- ASSIGNED TASK
Read the records below and report each line in which "speaker" occurs.

==== DATA FOR THE TASK

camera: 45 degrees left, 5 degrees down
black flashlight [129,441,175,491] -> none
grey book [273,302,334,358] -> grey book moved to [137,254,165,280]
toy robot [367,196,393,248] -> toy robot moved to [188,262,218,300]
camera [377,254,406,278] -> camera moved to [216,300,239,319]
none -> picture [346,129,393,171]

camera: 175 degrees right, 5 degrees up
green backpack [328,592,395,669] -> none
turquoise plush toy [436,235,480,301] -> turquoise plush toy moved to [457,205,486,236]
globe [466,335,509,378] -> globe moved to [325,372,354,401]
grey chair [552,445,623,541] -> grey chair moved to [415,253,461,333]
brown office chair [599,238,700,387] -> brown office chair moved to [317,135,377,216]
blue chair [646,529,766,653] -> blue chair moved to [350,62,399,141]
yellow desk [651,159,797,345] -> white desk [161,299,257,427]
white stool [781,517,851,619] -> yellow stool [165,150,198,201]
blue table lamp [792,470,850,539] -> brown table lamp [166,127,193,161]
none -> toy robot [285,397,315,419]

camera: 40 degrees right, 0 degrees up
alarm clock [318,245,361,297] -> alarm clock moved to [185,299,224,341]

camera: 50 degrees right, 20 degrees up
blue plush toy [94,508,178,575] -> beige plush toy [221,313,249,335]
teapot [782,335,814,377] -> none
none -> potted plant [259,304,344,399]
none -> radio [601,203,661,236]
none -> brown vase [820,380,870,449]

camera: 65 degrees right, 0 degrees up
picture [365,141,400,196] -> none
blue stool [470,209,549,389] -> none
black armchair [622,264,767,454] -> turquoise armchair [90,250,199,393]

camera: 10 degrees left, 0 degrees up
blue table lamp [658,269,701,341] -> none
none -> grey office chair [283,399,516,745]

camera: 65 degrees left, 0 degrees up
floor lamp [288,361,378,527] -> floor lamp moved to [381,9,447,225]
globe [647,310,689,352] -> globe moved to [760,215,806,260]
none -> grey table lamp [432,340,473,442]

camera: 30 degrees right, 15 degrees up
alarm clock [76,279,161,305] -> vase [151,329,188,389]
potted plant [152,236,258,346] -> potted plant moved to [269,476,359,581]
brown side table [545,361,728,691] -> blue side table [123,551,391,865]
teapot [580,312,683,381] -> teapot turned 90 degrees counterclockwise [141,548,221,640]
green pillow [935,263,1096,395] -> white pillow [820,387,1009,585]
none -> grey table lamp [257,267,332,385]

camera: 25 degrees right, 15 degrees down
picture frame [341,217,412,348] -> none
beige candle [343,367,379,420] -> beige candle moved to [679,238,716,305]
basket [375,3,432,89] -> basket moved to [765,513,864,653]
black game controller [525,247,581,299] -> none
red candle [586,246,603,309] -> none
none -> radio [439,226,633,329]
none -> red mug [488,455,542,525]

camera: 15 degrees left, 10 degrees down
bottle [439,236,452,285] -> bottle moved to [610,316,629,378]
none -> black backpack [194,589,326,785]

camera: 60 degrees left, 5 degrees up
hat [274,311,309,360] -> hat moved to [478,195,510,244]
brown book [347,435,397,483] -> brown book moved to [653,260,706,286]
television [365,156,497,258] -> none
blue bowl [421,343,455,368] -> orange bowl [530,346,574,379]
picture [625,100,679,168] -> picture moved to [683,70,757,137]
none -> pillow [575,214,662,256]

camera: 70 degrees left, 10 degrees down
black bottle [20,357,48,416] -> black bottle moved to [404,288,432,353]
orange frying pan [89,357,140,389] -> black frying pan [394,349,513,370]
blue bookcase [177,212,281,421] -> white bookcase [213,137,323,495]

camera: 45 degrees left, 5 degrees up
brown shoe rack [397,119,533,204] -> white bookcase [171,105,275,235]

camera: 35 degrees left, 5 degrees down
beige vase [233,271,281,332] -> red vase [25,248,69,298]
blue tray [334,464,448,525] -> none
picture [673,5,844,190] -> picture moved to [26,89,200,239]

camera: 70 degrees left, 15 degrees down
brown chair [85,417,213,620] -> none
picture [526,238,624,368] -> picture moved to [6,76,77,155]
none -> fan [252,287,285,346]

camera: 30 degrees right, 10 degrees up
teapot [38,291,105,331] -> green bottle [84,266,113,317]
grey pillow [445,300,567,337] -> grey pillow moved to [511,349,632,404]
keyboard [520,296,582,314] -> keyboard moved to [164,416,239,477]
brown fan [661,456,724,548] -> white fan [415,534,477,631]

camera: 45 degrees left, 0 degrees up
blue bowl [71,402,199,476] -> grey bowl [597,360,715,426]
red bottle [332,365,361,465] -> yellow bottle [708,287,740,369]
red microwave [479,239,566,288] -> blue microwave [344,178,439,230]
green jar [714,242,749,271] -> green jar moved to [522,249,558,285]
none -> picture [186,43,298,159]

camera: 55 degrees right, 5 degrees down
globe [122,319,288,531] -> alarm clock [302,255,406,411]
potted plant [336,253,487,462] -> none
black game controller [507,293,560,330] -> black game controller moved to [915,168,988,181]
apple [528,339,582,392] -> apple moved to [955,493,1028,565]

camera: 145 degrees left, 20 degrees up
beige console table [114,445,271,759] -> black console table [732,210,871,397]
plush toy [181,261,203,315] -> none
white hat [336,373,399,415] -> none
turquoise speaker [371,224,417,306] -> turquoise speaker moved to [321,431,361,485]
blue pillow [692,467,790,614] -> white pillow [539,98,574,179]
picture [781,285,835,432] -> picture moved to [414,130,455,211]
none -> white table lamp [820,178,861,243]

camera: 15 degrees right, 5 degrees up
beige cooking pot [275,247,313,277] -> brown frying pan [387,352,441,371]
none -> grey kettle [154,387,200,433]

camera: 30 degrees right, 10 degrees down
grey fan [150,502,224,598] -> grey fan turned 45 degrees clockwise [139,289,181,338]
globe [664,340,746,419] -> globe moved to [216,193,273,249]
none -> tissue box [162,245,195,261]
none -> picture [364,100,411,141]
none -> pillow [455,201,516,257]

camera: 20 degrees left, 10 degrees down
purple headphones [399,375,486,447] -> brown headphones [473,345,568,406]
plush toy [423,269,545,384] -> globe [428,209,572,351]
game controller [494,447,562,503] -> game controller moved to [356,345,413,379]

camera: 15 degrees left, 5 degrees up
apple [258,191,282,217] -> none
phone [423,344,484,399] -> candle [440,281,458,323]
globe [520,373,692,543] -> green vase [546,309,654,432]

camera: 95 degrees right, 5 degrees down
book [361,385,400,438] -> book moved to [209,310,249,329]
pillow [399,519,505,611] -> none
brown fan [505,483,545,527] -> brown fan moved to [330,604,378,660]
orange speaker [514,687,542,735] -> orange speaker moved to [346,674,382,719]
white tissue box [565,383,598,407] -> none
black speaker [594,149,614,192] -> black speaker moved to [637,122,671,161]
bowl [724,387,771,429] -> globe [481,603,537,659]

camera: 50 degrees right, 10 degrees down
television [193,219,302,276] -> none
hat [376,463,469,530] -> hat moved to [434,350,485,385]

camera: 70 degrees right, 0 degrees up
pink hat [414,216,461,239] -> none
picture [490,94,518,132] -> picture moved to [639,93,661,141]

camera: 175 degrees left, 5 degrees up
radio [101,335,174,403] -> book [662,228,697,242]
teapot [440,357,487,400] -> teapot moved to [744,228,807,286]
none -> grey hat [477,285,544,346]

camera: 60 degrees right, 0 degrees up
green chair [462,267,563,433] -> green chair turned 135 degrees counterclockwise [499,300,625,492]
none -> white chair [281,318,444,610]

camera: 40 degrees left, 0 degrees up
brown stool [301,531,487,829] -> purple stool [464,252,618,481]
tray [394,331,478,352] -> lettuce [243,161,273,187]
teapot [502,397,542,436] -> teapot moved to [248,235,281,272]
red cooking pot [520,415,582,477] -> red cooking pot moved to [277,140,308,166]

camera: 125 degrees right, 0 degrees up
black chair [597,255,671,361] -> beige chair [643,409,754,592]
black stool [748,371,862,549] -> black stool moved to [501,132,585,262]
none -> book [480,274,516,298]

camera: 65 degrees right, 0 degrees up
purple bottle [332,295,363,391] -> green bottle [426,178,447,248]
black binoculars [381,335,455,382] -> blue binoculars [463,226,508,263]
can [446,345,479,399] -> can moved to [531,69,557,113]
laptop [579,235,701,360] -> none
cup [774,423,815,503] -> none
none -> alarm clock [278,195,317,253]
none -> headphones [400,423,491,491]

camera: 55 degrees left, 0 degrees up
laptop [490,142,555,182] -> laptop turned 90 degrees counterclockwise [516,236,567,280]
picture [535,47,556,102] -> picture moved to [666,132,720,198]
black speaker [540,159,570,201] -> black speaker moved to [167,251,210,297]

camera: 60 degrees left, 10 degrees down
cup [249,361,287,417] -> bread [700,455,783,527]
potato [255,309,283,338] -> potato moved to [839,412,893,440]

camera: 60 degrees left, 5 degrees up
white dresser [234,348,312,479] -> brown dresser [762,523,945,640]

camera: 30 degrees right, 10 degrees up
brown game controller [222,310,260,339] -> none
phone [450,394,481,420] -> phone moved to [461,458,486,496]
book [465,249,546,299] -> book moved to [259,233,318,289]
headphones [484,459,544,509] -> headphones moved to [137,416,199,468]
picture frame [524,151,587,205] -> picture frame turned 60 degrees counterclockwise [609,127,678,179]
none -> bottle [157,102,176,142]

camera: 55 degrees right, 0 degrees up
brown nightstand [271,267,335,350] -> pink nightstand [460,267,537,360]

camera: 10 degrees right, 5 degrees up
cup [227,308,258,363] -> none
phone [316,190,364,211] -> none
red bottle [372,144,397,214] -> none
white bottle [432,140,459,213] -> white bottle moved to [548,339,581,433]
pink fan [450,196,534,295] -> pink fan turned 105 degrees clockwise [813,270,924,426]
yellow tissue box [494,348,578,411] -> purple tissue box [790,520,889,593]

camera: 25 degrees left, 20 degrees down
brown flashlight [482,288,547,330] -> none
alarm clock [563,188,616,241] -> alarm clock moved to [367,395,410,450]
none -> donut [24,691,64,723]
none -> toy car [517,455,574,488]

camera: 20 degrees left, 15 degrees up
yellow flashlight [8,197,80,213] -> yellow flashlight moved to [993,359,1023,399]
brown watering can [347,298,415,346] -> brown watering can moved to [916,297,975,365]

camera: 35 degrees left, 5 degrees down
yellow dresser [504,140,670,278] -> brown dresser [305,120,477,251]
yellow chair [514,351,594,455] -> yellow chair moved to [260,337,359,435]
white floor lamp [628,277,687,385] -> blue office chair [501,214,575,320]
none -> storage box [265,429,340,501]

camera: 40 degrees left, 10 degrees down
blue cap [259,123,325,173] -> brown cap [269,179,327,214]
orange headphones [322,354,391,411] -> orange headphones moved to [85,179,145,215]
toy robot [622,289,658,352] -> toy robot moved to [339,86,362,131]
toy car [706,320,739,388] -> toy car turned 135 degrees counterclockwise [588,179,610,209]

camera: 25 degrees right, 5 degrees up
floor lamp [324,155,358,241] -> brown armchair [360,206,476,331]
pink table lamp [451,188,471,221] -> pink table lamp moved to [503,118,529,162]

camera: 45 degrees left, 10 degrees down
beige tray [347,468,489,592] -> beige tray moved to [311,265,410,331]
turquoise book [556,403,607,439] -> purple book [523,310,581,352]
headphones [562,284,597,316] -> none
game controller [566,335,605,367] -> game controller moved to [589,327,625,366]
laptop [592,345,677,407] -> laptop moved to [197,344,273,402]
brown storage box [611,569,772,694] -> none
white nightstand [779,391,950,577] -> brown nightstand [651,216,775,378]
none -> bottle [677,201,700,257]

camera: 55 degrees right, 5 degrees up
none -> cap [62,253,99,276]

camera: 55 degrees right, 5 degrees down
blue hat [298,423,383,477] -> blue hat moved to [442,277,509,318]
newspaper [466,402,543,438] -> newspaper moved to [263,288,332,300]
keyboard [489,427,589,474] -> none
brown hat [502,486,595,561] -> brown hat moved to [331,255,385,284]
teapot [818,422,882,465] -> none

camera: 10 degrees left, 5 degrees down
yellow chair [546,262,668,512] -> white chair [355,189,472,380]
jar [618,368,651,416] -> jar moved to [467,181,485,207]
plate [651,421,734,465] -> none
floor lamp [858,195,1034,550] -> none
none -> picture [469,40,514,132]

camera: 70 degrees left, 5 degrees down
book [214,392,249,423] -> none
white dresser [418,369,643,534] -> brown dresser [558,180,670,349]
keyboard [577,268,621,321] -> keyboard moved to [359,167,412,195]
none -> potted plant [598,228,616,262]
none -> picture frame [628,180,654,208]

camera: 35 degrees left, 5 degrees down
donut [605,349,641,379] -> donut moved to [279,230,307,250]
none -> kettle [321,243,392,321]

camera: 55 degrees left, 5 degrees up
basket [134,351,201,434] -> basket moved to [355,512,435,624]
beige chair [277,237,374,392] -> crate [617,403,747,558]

========

- SOLUTION TO THIS PROBLEM
turquoise speaker [371,224,417,306] -> turquoise speaker moved to [321,431,361,485]
orange speaker [514,687,542,735] -> orange speaker moved to [346,674,382,719]
black speaker [594,149,614,192] -> black speaker moved to [637,122,671,161]
black speaker [540,159,570,201] -> black speaker moved to [167,251,210,297]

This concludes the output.